Je lui ai obéi. J’ai sorti la langue, fermé les yeux, et j’ai senti le premier jet de sperme chaud s’écraser sur ma joue et au coin de ma bouche. Le deuxième m’est entré dans la bouche, épais, salé, au point que j’ai failli m’étrangler. Les suivants m’ont coulé sur le menton, sur le cou, sur le décolleté. Il m’a laissé le visage trempé, brillant sous le lampadaire comme un masque sale.
— Avale.
J’ai avalé. Sans protester. Les yeux pleins de larmes, la mâchoire tremblante, j’ai avalé toute la foutre de ce gamin qui avait l’âge de doubler celui de mon propre fils, tandis qu’il me nettoyait la joue avec le gland et me forçait à le sucer encore pour le laisser propre.
— Bonne fille — m’a-t-il dit en rangeant sa bite dans son survêtement comme si de rien n’était.
Je suis restée à genoux un instant, avec ma culotte encore dans sa poche, la chatte ouverte et dégoulinante le long de l’intérieur de ma cuisse, le visage poisseux de sperme.
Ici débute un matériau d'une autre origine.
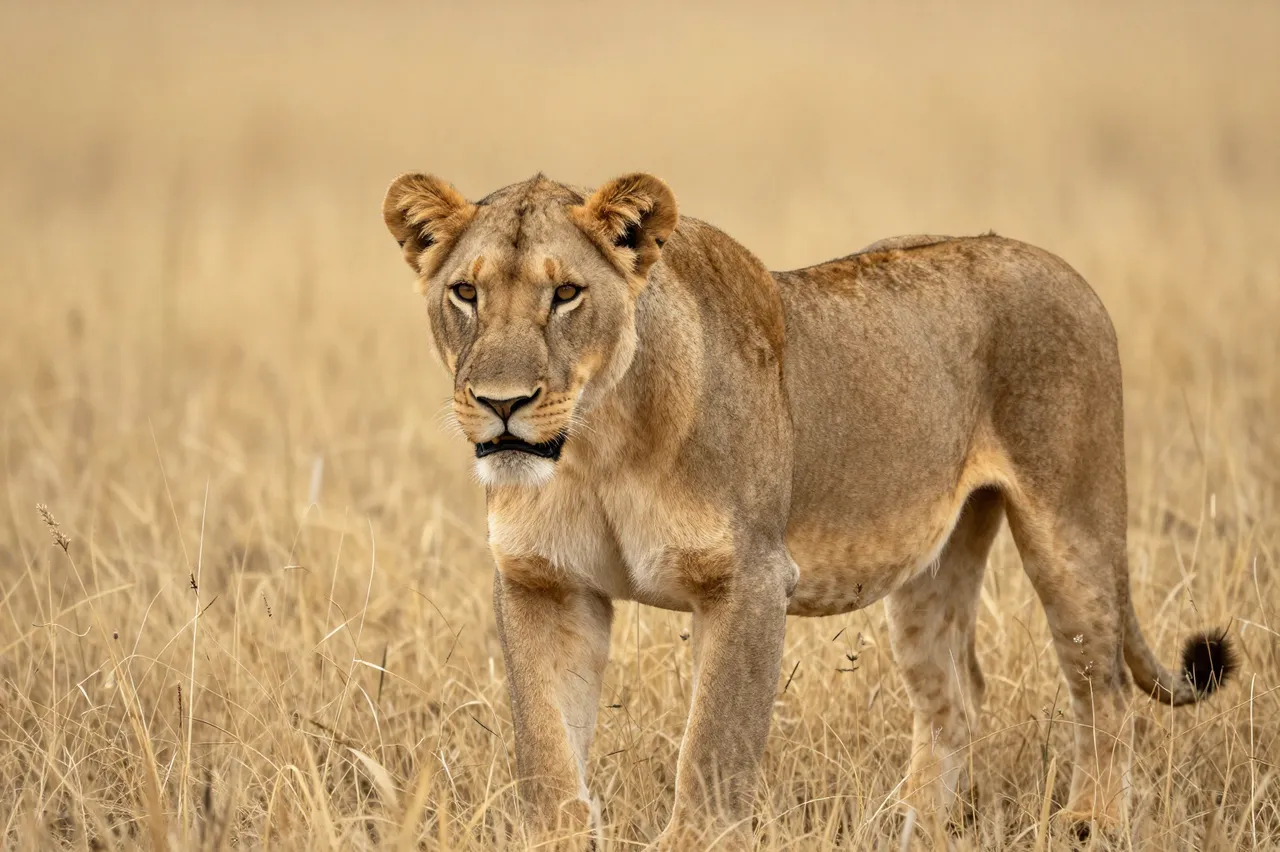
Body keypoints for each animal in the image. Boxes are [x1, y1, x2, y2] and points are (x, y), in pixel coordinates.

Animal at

J’ai passé le dos de ma main sur ma bouche. Tout me tremblait.
— Comment tu t’appelles ? — m’a-t-il demandé en se penchant pour chercher mes yeux.
— Marta — ai-je murmuré.
— À lundi, Marta.
Il a tourné mon visage avec deux doigts et a déposé un bref baiser au coin de ma bouche, goûtant là même sa propre jouissance. Puis il est parti vers le terrain, sans se retourner.
Je suis rentrée chez moi en sentant le frottement de la jupe directement sur la peau, et quelque chose de chaud me glisser à l’intérieur de la cuisse jusqu’au bas du bas. Chaque pas me rappelait ce que je venais de faire. Chaque pas, en plus, faisait remonter un battement de plaisir dans mon bas-ventre, un écho qui ne voulait pas s’éteindre. J’ai monté les trois étages en retenant mes larmes, et j’ai su, au moment où j’ai mis la clé dans la serrure, que cette ligne ne se déferait plus. Que le lundi suivant, je reviendrais. Et le suivant. Et le suivant. Jusqu’à ce qu’il décide que le prix avait encore augmenté.
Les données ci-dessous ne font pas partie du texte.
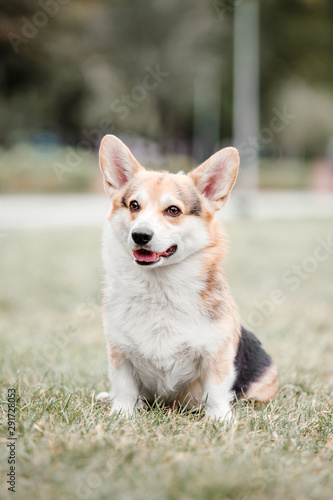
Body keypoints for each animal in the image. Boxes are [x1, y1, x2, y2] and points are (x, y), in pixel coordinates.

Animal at [96, 135, 278, 420]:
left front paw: (220, 419)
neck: (159, 287)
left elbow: (216, 390)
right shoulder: (120, 353)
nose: (140, 235)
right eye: (134, 205)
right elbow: (124, 387)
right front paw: (122, 414)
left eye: (173, 210)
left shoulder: (216, 356)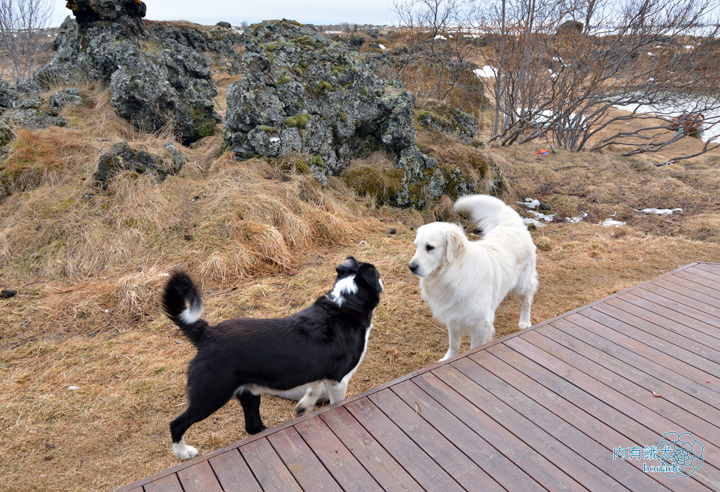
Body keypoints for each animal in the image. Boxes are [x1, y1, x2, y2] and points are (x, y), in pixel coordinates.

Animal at [159, 256, 382, 460]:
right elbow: (335, 401)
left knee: (252, 426)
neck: (346, 303)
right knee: (176, 424)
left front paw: (304, 406)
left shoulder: (320, 372)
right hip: (211, 395)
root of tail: (206, 332)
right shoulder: (339, 379)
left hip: (248, 393)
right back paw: (183, 452)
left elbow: (315, 389)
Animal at [408, 194, 536, 360]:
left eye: (430, 247)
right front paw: (448, 358)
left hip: (522, 284)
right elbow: (453, 345)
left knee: (526, 301)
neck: (453, 273)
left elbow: (474, 348)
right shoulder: (453, 317)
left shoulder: (480, 324)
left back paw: (525, 322)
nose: (411, 267)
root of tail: (511, 224)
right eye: (416, 246)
En entrant, Javi était sur le canapé, calme, en train de rire devant une série.
— Tout va bien, maman ?
— Tout va bien, mon chéri — ai-je menti en serrant mon sac contre mon ventre pour qu’on ne voie pas la tache humide sur ma jupe.
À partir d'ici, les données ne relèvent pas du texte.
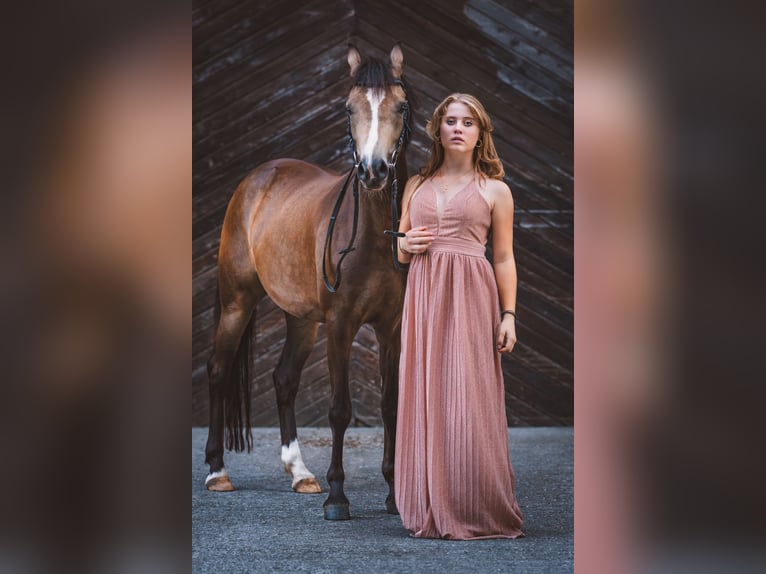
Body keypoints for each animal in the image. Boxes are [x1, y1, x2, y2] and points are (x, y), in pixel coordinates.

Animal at [201, 45, 412, 520]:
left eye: (401, 106)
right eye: (349, 108)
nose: (373, 171)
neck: (371, 233)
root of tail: (259, 177)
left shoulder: (391, 328)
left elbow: (391, 406)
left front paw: (394, 495)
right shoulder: (340, 324)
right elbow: (339, 410)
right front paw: (337, 498)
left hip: (300, 319)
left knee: (284, 379)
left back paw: (300, 473)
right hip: (237, 302)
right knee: (219, 370)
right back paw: (217, 471)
Je me suis enfermée dans la salle de bains. J’ai ouvert le robinet de la douche pour qu’il ne m’entende pas pleurer. Je me suis regardée dans le miroir avant d’entrer : les lèvres gonflées, le mascara qui avait coulé, une trace sèche et blanchâtre sur le cou que je n’avais pas réussi à nettoyer. Et pendant que l’eau chaude me coulait le long du dos et emportait le sperme de ma poitrine, j’ai compris qu’une partie de moi, la partie que je n’avais jamais voulu regarder, attendait déjà le lundi suivant.